From Bureau of Economic Geology, The University of Texas at Austin (www.beg.utexas.edu).
For more information, please contact the author.

AAPG 2003 Meeting, Salt Lake City, Utah, May 11–14, 2003

Structural Style of a Normal Fault System Above the Salt Valley Salt Wall, Paradox Basin, Utah

Patrice C. Chauvin and Michael R. Hudec

Abstract:

Extension and salt movement produced a normal fault system investigated in the northeastern Paradox Basin, Utah. Strata over the crest of Salt Valley salt wall are arched, and have collapsed along a complex system of normal faults. Most faults trend parallel to the strike of the underlying salt wall, and interact in complex patterns. Three patterns have been mapped in the study area: horsetail splay, overlap, and cross-trending. Differences in the fault patterns allow the study area to be subdivided into Northern, Southern, and Central Regions.

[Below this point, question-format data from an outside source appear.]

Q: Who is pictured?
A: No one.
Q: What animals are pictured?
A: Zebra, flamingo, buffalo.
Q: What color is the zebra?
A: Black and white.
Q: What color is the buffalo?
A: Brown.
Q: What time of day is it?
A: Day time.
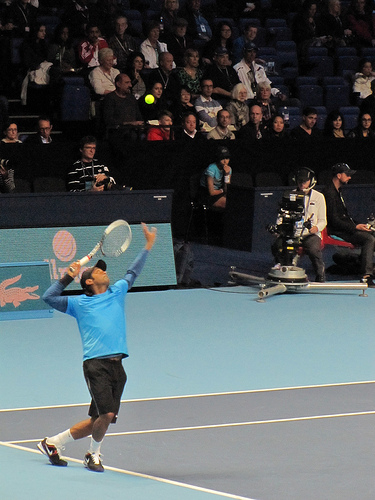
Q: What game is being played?
A: Tennis.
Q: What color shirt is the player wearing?
A: Blue.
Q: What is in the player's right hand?
A: Tennis racket.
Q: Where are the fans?
A: Stands.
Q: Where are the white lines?
A: Court.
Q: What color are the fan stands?
A: Black.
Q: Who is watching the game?
A: Spectators.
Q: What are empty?
A: Seats.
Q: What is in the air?
A: Tennis ball.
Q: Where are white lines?
A: On the court.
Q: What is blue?
A: Player's shirt.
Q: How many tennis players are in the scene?
A: One.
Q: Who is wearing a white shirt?
A: Cameraman.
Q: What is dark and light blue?
A: The tennis court.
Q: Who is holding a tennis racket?
A: A man.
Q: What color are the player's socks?
A: White.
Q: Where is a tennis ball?
A: In the air.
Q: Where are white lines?
A: On the court.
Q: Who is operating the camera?
A: A man in headsets.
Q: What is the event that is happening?
A: Tennis match.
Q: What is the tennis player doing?
A: Serving the ball.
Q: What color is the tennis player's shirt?
A: Blue.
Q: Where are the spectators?
A: In the stands.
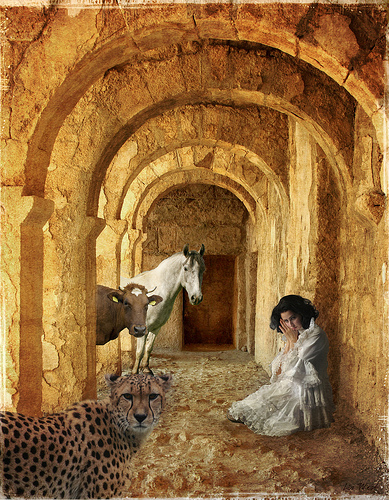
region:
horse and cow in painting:
[103, 246, 218, 362]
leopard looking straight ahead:
[3, 368, 195, 499]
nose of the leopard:
[130, 407, 152, 433]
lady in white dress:
[248, 300, 339, 438]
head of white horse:
[176, 251, 204, 307]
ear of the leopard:
[157, 367, 170, 387]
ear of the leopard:
[103, 373, 123, 395]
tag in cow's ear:
[149, 299, 160, 310]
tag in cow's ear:
[106, 293, 121, 305]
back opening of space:
[185, 254, 238, 355]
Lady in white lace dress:
[233, 294, 346, 452]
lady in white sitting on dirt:
[226, 274, 377, 478]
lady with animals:
[103, 246, 348, 439]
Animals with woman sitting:
[50, 218, 345, 465]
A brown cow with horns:
[80, 274, 151, 350]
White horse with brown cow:
[126, 231, 209, 323]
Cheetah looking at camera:
[16, 363, 178, 478]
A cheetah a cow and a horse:
[92, 249, 222, 453]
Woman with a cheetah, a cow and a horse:
[86, 229, 339, 429]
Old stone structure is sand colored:
[89, 185, 358, 298]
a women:
[239, 295, 329, 430]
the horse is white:
[164, 250, 211, 304]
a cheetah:
[5, 379, 161, 490]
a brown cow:
[101, 289, 156, 340]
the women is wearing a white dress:
[248, 358, 325, 426]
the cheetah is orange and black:
[2, 370, 162, 495]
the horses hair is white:
[156, 255, 184, 276]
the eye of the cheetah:
[118, 390, 134, 403]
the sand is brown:
[155, 434, 263, 494]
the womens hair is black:
[282, 297, 314, 312]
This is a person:
[222, 282, 349, 439]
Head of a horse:
[169, 231, 220, 318]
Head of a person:
[271, 288, 329, 349]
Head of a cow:
[101, 273, 169, 343]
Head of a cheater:
[107, 361, 180, 441]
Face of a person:
[273, 305, 303, 342]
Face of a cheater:
[108, 368, 169, 421]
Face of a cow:
[119, 283, 152, 333]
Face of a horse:
[181, 246, 209, 299]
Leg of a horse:
[139, 333, 155, 373]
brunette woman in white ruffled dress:
[230, 293, 331, 441]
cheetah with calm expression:
[3, 363, 176, 498]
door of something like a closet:
[182, 258, 235, 351]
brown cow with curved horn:
[95, 282, 166, 350]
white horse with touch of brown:
[119, 242, 214, 375]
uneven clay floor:
[116, 346, 383, 495]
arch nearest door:
[141, 178, 261, 361]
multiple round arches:
[4, 2, 386, 234]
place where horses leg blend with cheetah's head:
[103, 363, 171, 436]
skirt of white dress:
[228, 379, 309, 437]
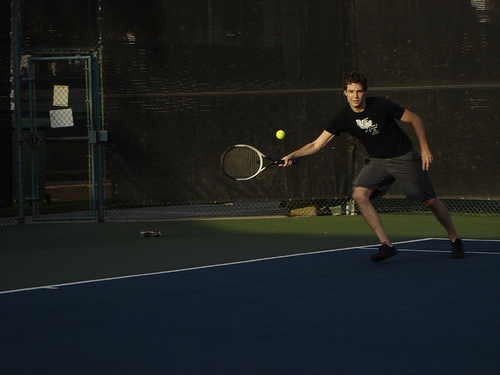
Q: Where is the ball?
A: In the air.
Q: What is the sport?
A: Tennis.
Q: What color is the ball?
A: Green.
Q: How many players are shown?
A: One.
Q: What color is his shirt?
A: Black.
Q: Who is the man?
A: A tennis player.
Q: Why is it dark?
A: Is late.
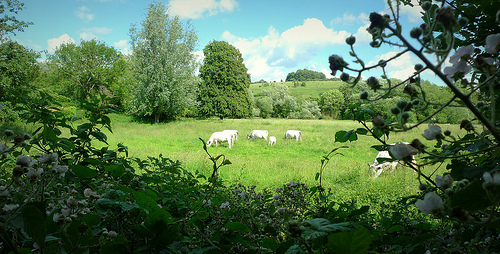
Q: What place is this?
A: It is a pasture.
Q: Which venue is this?
A: This is a pasture.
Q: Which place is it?
A: It is a pasture.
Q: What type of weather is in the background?
A: It is cloudy.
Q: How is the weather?
A: It is cloudy.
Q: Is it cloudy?
A: Yes, it is cloudy.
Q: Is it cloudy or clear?
A: It is cloudy.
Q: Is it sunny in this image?
A: No, it is cloudy.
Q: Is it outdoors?
A: Yes, it is outdoors.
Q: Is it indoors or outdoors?
A: It is outdoors.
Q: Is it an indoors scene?
A: No, it is outdoors.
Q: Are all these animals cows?
A: Yes, all the animals are cows.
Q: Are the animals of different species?
A: No, all the animals are cows.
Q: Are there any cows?
A: Yes, there is a cow.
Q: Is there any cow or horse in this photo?
A: Yes, there is a cow.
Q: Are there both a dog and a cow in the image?
A: No, there is a cow but no dogs.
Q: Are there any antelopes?
A: No, there are no antelopes.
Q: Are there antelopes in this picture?
A: No, there are no antelopes.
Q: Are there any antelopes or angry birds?
A: No, there are no antelopes or angry birds.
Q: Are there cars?
A: No, there are no cars.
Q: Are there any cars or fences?
A: No, there are no cars or fences.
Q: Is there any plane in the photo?
A: No, there are no airplanes.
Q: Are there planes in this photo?
A: No, there are no planes.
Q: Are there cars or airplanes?
A: No, there are no airplanes or cars.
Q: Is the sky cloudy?
A: Yes, the sky is cloudy.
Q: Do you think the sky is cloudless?
A: No, the sky is cloudy.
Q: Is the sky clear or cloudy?
A: The sky is cloudy.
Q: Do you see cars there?
A: No, there are no cars.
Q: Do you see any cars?
A: No, there are no cars.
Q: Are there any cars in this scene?
A: No, there are no cars.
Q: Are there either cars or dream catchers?
A: No, there are no cars or dream catchers.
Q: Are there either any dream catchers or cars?
A: No, there are no cars or dream catchers.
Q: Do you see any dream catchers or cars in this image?
A: No, there are no cars or dream catchers.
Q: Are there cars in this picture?
A: No, there are no cars.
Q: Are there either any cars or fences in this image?
A: No, there are no cars or fences.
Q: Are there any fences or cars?
A: No, there are no cars or fences.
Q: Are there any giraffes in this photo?
A: No, there are no giraffes.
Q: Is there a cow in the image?
A: Yes, there are cows.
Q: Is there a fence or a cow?
A: Yes, there are cows.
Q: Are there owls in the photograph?
A: No, there are no owls.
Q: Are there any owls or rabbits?
A: No, there are no owls or rabbits.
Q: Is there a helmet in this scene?
A: No, there are no helmets.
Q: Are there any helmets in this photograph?
A: No, there are no helmets.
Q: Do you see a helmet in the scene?
A: No, there are no helmets.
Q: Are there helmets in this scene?
A: No, there are no helmets.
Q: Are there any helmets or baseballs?
A: No, there are no helmets or baseballs.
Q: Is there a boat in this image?
A: No, there are no boats.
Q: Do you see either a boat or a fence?
A: No, there are no boats or fences.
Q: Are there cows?
A: Yes, there is a cow.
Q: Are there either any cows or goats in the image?
A: Yes, there is a cow.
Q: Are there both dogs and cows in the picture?
A: No, there is a cow but no dogs.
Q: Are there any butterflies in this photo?
A: No, there are no butterflies.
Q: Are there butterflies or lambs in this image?
A: No, there are no butterflies or lambs.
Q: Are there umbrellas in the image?
A: No, there are no umbrellas.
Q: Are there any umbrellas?
A: No, there are no umbrellas.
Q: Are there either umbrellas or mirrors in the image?
A: No, there are no umbrellas or mirrors.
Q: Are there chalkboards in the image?
A: No, there are no chalkboards.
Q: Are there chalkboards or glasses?
A: No, there are no chalkboards or glasses.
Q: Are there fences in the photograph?
A: No, there are no fences.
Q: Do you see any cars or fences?
A: No, there are no fences or cars.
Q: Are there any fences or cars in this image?
A: No, there are no fences or cars.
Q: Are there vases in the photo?
A: No, there are no vases.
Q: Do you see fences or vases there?
A: No, there are no vases or fences.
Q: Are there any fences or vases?
A: No, there are no vases or fences.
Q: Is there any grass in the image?
A: Yes, there is grass.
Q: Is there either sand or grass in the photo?
A: Yes, there is grass.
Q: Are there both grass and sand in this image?
A: No, there is grass but no sand.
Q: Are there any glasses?
A: No, there are no glasses.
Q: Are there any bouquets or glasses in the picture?
A: No, there are no glasses or bouquets.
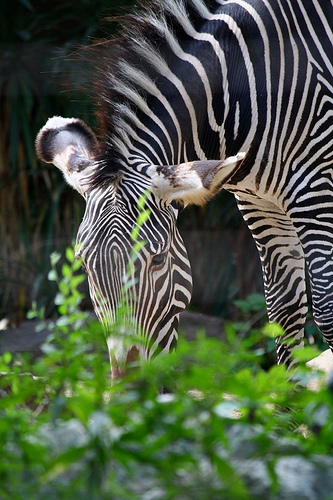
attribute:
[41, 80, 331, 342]
zebra — black and white 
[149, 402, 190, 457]
leaves — green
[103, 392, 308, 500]
branches — brown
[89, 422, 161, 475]
leaves — green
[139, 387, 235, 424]
branches — brown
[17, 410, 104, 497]
branches — brown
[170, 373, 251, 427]
leaves — green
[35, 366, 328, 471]
plants — green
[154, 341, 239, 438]
leaves — green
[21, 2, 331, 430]
zebra — eating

A 1:20,000 geologic map, two cross-sections, and a table of spatial relationships were compiled to: a) compare length/throw data with data from non-salt regimes, and b) investigate the structural history of the mapped area. Three conclusions were made. First, numerical analysis of field measurements suggests that fault displacement and length are related by a power-law function with an exponent between -1.0 and -1.5. Secondly, qualitative relay ramp analysis determined that the Salt Valley relay patterns identified in map view do not exhibit the displacement pattern typically displayed by isolated relay ramps. Lastly, bed dips, fault map patterns, and variations in extension along strike suggest that extension oblique to trend of the Salt Valley salt structure was simultaneous with salt withdrawal.